Daniele Paolo Scarpazza is a member of the Multicore Computing Department at the IBM T. J. Watson Research Center. He is the author of articles and scholarly papers on parallel algorithms and performance optimization on emerging multicore architectures.
Larrabee, the new multicore processor that Intel will release in the next months, is going to catch most programmers unprepared. For once, it is difficult to estimate its potential on the basis of the very few details available. And programmers of non-numerical developers, traditionally secondary audience for GPGPU architects, are going to face an even steeper programming challenge.
In this article, I consider the example of regular-expression matching, arguably one of the hardest non-numerical workloads to parallelize, and map it onto LRBni, Larrabee's instruction set. I show that a good mapping of this code onto LRBni is possible, but only at the cost of a radical data-parallel redesign. Indeed, the data-parallel techniques that I learned on earlier SIMD (Single Instruction, Multiple Data) architectures become even more effective on Larrabee. Because of the wide SIMD nature of Larrabee, developers who won't adopt a similar data-parallel approach risk leaving most of the processor unused, and thus up to 93% of its compute power on the table.
Unfortunately, at this point, nobody (outside Intel) can estimate how fast Larrabee will run the code I provide. With such complex instructions, potentially translated into dozens of serialized micro-instructions, and involving multiple potential cache misses, it will be a challenge for Intel engineers to match the throughput and power efficiency of more stream-lined RISC architectures featuring higher clock rates and simpler instruction.
Why Regular Expressions?
Regular expressions (RE) are those patterns that you feed to grep on the command line when searching log files for messages matching a given template, the ones that you provide to flex when designing the tokenizer for your newly invented programming language, the ones that tell network intrusion detection systems like Snort what malicious traffic looks like, etc.

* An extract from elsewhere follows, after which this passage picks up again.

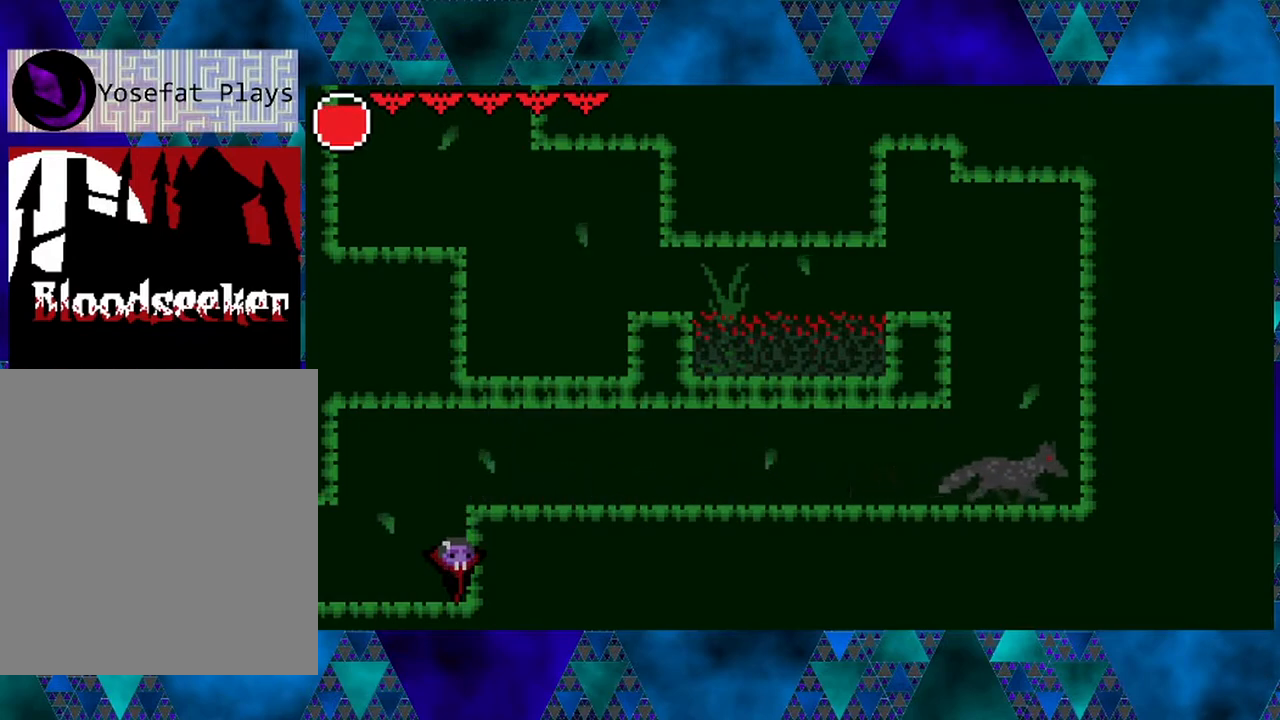
{"buttons": [], "left_stick": "left", "right_stick": "center", "events": [[150, "DPAD_UP", "up"]]}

You might wonder why, among many possible workloads I could examine, I chose regular expression matching. Here are five good reasons:
- RE matching is the core of common and emerging applications like search-engine indexing, XML processing, application-level intrusion detection, and language analytics. In all of these, it is one important (if not the most important) consumer of execution time and hardware resources.
- RE matching relies on finite-state machines, a class of workloads notoriously hard to parallelize. In his famous presentation  -- almost a manifesto -- on parallel computing research, David Patterson mentions finite-state machines (FSM) as the #1 of his "dwarfs", i.e., workloads that deserve attention and effort.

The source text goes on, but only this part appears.